Dean Motl called about the time of the spring equinox to say New Harquahala, the plant he manages, was inspecting P91 piping and found some off-spec material that he thought the industry might want to know about (sidebar).
Motl has benefited from collaboration with his peers in the 501G Users Group over the years and knows the value of sharing information. He mentioned soft pipe and the use of incorrect filler material on P91 welds as two issues identified. Also, that Maintenance Manager Chris Bates would be attending the upcoming HRSG User’s Group meeting (held April 12-14 in Jacksonville) and suggested that the editors meet with him to dig into some of the details. They did. Bates worked for a mechanical contractor when he learned first-hand about some of the problems associated with P91 – such as pipe cracking. He added to knowledge acquired on the job by speaking with industry colleagues and by attending HRSG User’s Group meetings.
When Bates transitioned from the mechanical contractor to New Harquahala a couple of years ago, one of the first things he did was ask questions concerning the paper trail on the plant’s P91. His experience suggested materials specs, heat-treatment reports, weld inspection reports, etc, often went missing. Another thing he had learned: A significant level of expertise was required to plan and conduct the proper metallurgical inspections and to analyze the data collected.
Some critical data needed to certify New Harquahala’s P91 piping as “meets today’s industry quality standards” was not available – just as Bates had thought. He championed the idea of conducting a comprehensive inspection program with the hope of recertifying the material installed.
Gaining experience in P91 inspection and analysis, and in developing inspection and testing guidelines, also would help others. NAES Corp, Issaquah, Wash, the plant’s contract operator and Bates’ employer, had perhaps another hundred plants under management that might also benefit from the lessons learned.

» Dataset excerpt
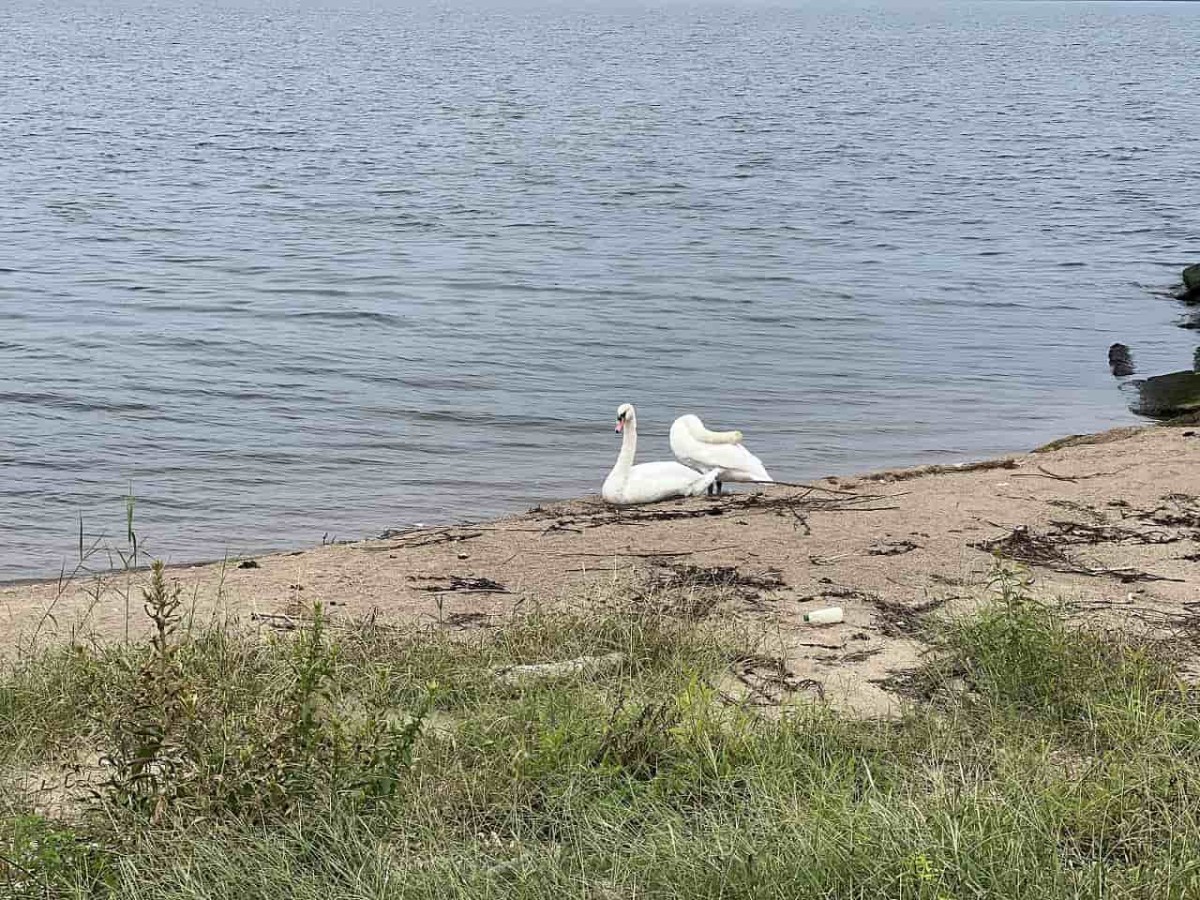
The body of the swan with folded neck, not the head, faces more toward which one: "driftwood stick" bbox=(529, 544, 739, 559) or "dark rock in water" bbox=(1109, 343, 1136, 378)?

» Problem statement
From the P91 piping article, list every type of document that Bates's experience suggested often went missing.

» Solution to the problem
Materials specs, heat-treatment reports, weld inspection reports